The problem
Transcribe exactly, and only, the lines from the one containing "part: (1017, 1483) -> (1116, 1847), moved" through the last line of the data.

Dataset items
▼▼▼
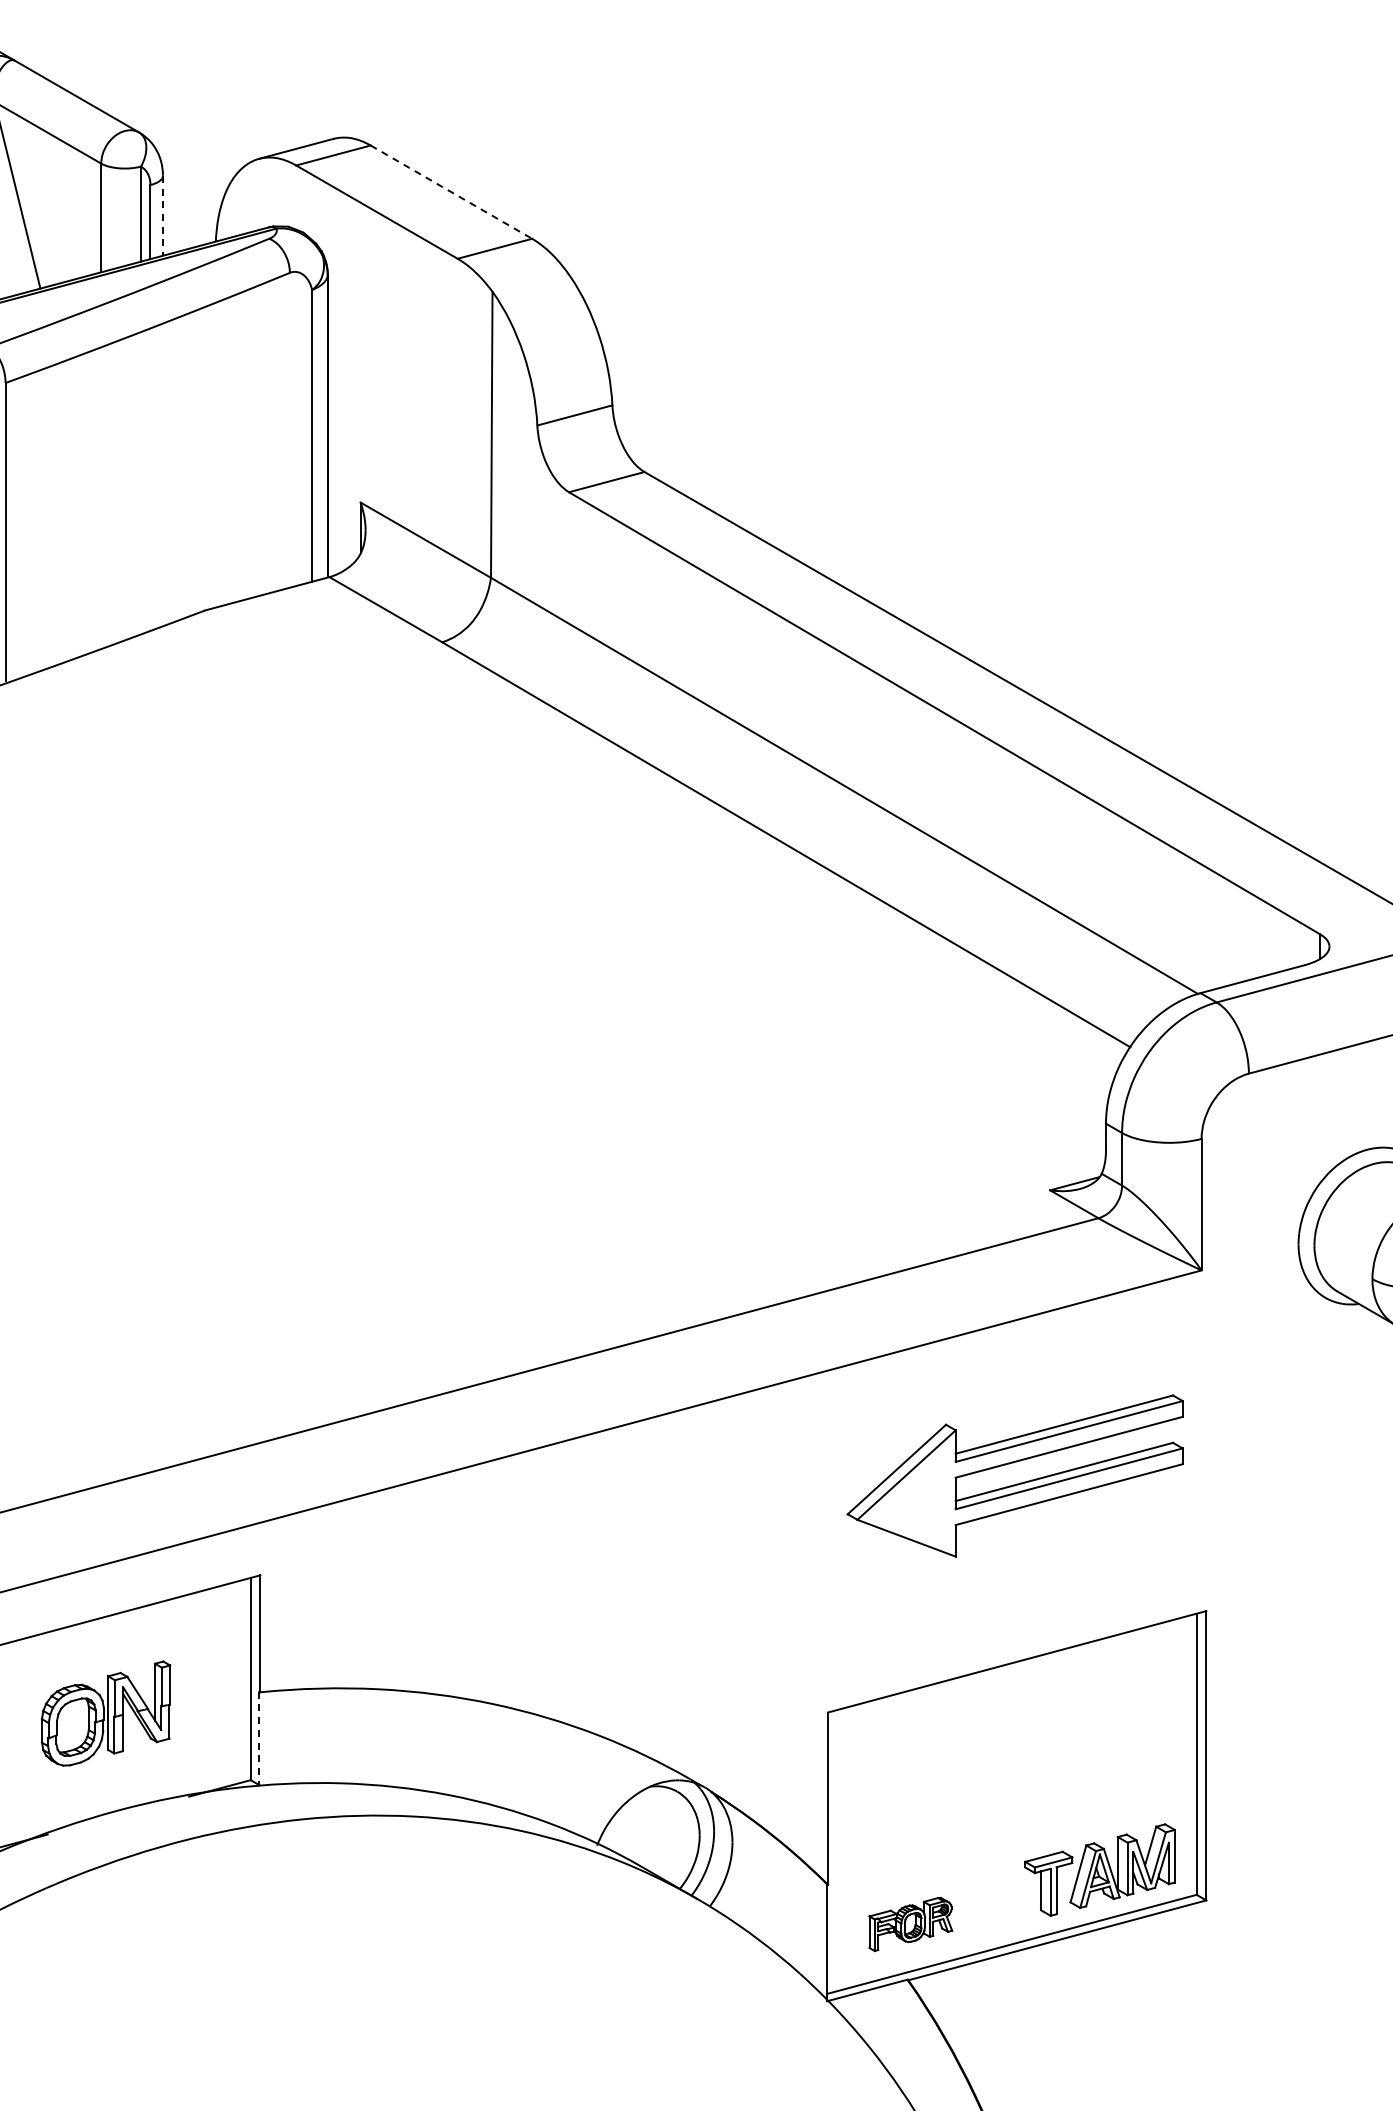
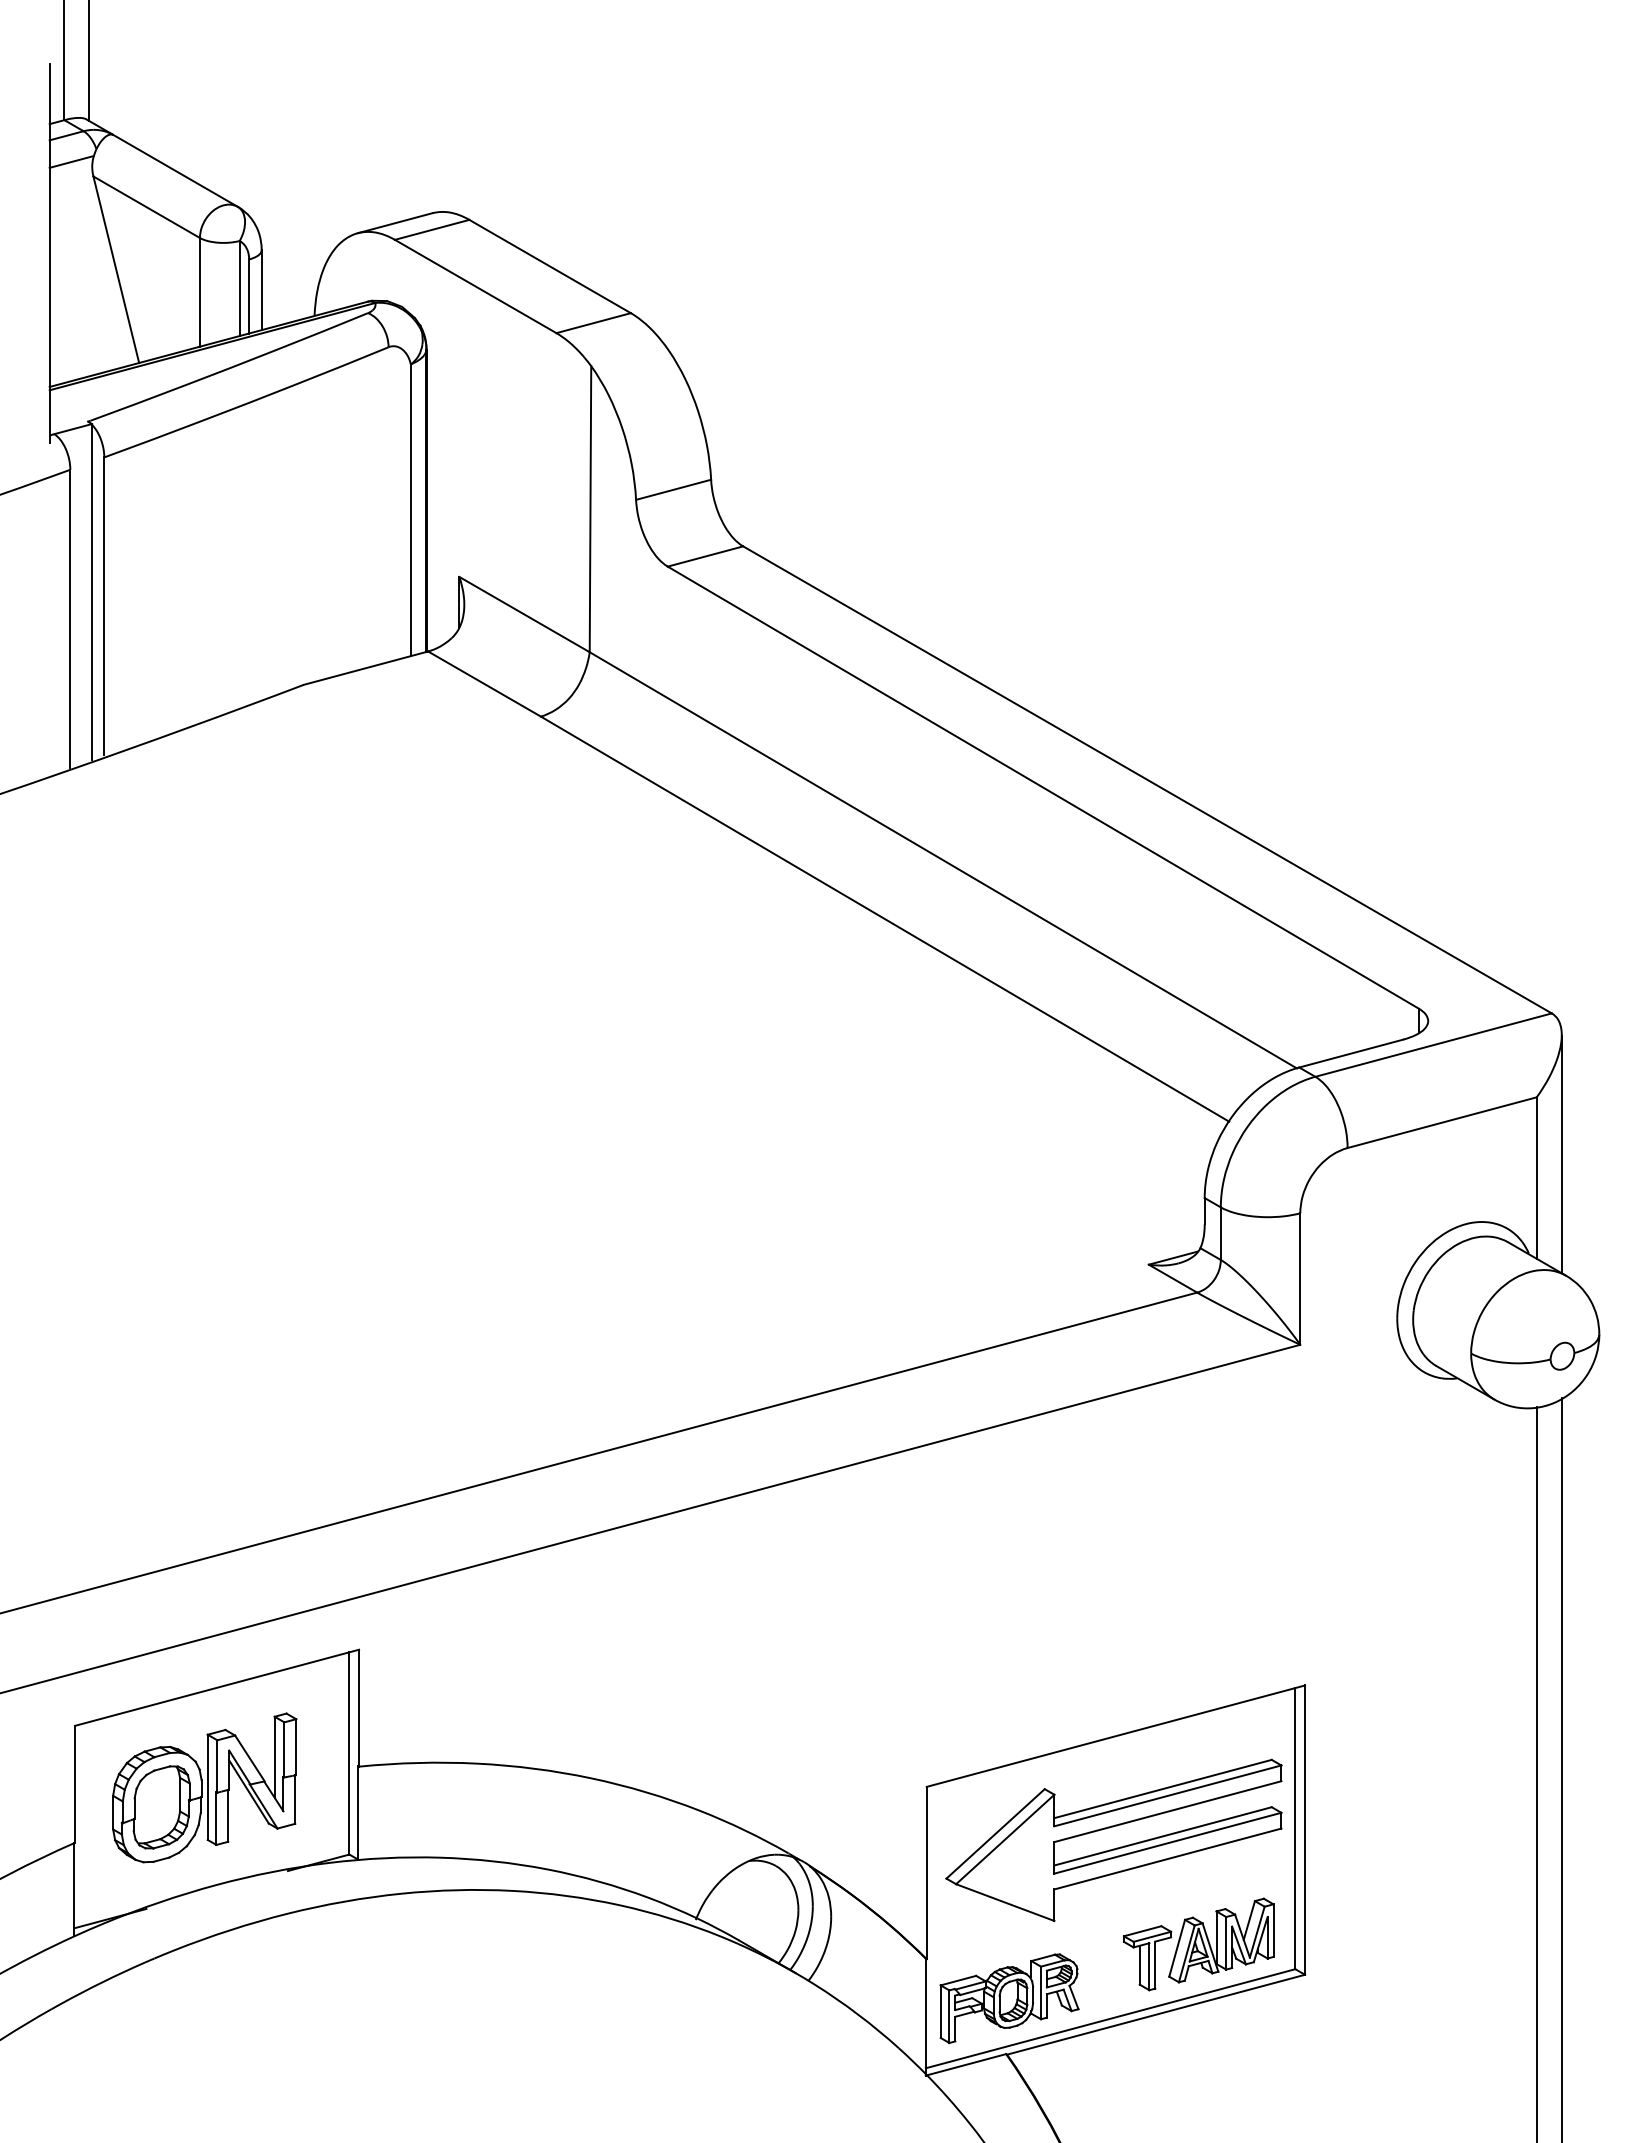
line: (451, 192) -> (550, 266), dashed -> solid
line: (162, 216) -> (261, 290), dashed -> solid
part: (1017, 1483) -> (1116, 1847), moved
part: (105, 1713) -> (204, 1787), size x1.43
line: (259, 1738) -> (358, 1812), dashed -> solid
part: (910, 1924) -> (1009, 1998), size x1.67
▲▲▲
Answer to this exercise
part: (1017, 1483) -> (1116, 1847), moved
part: (105, 1713) -> (204, 1787), size x1.43
line: (259, 1738) -> (358, 1812), dashed -> solid
part: (910, 1924) -> (1009, 1998), size x1.67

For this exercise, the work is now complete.